--- INPUT DATA Enclosed Below ---

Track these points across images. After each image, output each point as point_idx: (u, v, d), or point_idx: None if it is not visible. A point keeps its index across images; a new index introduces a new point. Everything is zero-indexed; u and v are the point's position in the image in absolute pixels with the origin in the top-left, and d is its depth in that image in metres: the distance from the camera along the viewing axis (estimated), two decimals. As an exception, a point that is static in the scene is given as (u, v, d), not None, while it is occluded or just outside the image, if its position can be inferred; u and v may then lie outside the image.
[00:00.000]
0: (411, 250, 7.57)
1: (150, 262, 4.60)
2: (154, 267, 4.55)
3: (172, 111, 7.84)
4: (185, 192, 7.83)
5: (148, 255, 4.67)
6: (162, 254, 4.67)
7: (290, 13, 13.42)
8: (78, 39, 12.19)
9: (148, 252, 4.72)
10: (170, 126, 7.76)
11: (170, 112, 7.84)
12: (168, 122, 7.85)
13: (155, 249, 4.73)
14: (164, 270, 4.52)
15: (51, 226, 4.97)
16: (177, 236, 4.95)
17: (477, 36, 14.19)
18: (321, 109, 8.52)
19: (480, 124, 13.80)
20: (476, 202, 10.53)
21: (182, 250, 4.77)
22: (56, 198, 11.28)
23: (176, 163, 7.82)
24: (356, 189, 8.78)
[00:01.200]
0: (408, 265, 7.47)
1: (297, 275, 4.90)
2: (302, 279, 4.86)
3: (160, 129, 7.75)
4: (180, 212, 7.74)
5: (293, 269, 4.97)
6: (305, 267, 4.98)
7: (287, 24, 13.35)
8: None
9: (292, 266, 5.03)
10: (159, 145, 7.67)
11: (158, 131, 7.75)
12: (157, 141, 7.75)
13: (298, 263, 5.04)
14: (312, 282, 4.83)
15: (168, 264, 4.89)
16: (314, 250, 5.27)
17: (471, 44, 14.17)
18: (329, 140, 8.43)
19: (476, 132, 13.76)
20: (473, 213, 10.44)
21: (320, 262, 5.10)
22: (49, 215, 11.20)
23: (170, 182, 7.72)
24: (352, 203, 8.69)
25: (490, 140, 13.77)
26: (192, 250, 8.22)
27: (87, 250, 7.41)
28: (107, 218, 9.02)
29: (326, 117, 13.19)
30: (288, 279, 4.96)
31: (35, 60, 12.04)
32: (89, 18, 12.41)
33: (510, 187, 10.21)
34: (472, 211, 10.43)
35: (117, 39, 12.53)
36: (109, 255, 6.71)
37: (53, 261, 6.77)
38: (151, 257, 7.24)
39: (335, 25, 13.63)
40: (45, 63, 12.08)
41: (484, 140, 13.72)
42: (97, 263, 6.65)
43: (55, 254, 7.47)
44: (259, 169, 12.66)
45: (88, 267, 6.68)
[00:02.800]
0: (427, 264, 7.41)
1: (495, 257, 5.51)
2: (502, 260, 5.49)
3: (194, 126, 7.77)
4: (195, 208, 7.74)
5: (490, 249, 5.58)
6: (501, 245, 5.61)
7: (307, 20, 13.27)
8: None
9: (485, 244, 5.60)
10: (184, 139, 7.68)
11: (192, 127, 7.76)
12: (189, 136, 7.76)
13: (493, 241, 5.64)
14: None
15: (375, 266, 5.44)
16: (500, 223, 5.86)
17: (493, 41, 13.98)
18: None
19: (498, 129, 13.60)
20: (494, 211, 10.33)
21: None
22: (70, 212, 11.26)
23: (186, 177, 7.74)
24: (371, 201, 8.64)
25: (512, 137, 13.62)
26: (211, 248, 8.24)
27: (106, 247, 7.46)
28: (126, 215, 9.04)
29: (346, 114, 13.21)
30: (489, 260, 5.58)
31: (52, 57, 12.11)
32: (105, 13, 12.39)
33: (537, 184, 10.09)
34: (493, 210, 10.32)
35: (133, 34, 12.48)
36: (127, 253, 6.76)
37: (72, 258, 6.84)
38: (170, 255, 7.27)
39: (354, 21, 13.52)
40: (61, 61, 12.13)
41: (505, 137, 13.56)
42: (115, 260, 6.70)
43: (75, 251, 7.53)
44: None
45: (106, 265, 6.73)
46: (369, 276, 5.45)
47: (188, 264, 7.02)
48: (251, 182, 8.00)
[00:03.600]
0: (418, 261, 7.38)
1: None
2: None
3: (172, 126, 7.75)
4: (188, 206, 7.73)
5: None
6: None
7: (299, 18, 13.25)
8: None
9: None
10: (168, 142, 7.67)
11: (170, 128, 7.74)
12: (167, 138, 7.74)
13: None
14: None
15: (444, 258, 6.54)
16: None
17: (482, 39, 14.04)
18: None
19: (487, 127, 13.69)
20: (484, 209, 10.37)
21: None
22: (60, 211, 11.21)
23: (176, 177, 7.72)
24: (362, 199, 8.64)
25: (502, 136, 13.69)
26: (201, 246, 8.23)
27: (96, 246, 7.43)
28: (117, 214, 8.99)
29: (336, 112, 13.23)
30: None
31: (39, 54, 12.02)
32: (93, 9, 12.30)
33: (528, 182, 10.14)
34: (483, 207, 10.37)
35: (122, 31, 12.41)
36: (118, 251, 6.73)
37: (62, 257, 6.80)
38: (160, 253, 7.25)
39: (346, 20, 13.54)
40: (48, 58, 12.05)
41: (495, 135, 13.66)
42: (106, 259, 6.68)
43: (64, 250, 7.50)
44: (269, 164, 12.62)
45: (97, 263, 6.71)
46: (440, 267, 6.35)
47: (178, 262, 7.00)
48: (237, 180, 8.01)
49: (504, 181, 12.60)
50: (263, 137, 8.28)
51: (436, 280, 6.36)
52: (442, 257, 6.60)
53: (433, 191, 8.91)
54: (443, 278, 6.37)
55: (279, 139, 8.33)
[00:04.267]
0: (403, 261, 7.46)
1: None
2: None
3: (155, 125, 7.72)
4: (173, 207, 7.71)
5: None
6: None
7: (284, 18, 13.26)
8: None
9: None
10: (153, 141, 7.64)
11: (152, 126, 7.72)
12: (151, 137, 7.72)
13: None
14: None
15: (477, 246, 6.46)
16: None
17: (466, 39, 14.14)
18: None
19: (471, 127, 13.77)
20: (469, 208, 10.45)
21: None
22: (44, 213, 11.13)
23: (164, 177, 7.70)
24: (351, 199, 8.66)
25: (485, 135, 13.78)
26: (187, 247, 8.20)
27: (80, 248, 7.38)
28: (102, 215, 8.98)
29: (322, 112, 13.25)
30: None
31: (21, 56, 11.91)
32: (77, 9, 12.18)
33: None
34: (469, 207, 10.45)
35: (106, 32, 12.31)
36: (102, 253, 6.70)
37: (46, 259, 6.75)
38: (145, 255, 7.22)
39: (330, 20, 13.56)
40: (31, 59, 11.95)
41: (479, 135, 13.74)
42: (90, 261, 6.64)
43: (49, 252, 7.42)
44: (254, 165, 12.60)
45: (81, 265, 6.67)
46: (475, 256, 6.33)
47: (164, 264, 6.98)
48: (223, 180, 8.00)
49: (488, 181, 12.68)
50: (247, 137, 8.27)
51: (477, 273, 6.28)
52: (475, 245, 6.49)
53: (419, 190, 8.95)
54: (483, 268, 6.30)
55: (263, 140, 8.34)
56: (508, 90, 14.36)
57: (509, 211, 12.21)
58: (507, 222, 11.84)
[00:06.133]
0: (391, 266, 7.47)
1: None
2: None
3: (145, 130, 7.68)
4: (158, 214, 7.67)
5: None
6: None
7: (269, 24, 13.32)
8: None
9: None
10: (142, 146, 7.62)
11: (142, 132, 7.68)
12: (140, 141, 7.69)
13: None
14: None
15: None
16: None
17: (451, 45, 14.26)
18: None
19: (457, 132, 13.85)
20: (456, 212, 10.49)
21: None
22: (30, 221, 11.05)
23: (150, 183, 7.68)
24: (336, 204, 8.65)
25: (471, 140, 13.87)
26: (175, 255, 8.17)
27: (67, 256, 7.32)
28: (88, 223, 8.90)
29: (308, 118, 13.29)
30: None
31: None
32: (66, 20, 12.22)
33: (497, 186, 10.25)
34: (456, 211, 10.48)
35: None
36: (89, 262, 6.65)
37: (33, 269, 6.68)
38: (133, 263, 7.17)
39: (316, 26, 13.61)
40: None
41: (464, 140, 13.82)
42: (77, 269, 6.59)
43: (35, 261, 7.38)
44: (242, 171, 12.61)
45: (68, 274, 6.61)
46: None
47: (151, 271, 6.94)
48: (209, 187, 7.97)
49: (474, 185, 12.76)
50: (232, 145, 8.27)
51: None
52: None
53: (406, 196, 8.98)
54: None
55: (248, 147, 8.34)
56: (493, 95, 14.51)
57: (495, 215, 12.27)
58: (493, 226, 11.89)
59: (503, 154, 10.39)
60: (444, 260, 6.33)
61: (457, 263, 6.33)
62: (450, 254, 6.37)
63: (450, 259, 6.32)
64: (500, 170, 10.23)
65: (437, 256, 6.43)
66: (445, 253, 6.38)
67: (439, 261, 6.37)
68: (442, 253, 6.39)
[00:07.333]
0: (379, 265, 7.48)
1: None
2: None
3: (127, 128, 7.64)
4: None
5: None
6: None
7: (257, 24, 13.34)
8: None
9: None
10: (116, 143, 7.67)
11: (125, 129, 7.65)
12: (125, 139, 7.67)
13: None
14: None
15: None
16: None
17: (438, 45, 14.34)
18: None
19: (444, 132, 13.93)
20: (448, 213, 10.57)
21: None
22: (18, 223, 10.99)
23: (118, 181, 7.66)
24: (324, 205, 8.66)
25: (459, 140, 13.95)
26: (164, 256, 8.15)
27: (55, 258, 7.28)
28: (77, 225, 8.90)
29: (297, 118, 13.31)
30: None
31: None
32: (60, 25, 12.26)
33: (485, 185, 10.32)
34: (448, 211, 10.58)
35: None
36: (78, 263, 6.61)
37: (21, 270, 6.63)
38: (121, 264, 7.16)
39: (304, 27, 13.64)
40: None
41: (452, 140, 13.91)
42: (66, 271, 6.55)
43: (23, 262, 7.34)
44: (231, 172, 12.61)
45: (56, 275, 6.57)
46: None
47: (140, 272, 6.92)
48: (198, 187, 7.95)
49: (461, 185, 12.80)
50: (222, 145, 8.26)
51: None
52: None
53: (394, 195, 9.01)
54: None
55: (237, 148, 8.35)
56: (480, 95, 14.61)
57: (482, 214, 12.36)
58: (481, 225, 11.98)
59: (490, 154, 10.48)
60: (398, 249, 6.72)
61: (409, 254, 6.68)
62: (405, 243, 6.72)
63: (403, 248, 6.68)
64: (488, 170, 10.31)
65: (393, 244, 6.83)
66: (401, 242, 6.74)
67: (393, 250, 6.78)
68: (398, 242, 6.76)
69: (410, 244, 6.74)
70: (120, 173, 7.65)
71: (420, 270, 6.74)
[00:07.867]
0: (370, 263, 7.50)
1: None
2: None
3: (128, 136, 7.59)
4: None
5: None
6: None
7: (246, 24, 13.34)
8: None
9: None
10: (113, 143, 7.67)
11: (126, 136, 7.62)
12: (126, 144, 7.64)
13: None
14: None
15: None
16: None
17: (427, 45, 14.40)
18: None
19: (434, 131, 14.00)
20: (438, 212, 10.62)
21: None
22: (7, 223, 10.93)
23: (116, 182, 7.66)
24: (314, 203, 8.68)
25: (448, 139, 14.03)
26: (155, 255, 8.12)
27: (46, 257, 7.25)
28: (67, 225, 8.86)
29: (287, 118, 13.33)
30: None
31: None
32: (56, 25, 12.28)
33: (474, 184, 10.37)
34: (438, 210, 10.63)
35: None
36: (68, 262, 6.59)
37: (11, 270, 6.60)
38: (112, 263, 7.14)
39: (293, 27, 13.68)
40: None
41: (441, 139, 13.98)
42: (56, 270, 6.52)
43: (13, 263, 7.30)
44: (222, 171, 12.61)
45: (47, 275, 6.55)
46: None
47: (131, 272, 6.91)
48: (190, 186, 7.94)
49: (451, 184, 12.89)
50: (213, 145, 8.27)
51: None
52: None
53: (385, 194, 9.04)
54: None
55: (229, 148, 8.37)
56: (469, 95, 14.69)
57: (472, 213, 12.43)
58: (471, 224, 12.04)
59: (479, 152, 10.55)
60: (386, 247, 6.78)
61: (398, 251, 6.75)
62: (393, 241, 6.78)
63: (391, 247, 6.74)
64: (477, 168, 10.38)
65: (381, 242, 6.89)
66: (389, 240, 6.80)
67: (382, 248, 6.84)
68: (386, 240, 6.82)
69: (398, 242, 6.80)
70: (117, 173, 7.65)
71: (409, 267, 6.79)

--- End of Enclosed INPUT DATA ---

→ DESCRIPTION OF THE TASK: Lines after the one containing "23: (176, 163, 7.82)" are not wanted; repeat exactly each line above from the first up to and including it.

→ RESPONSE TO THE TASK:
Track these points across images. After each image, output each point as point_idx: (u, v, d), or point_idx: None if it is not visible. A point keeps its index across images; a new index introduces a new point. Everything is zero-indexed; u and v are the point's position in the image in absolute pixels with the origin in the top-left, and d is its depth in that image in metres: the distance from the camera along the viewing axis (estimated), two decimals. As an exception, a point that is static in the scene is given as (u, v, d), not None, while it is occluded or just outside the image, if its position can be inferred; u and v may then lie outside the image.
[00:00.000]
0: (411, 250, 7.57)
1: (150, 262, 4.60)
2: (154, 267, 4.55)
3: (172, 111, 7.84)
4: (185, 192, 7.83)
5: (148, 255, 4.67)
6: (162, 254, 4.67)
7: (290, 13, 13.42)
8: (78, 39, 12.19)
9: (148, 252, 4.72)
10: (170, 126, 7.76)
11: (170, 112, 7.84)
12: (168, 122, 7.85)
13: (155, 249, 4.73)
14: (164, 270, 4.52)
15: (51, 226, 4.97)
16: (177, 236, 4.95)
17: (477, 36, 14.19)
18: (321, 109, 8.52)
19: (480, 124, 13.80)
20: (476, 202, 10.53)
21: (182, 250, 4.77)
22: (56, 198, 11.28)
23: (176, 163, 7.82)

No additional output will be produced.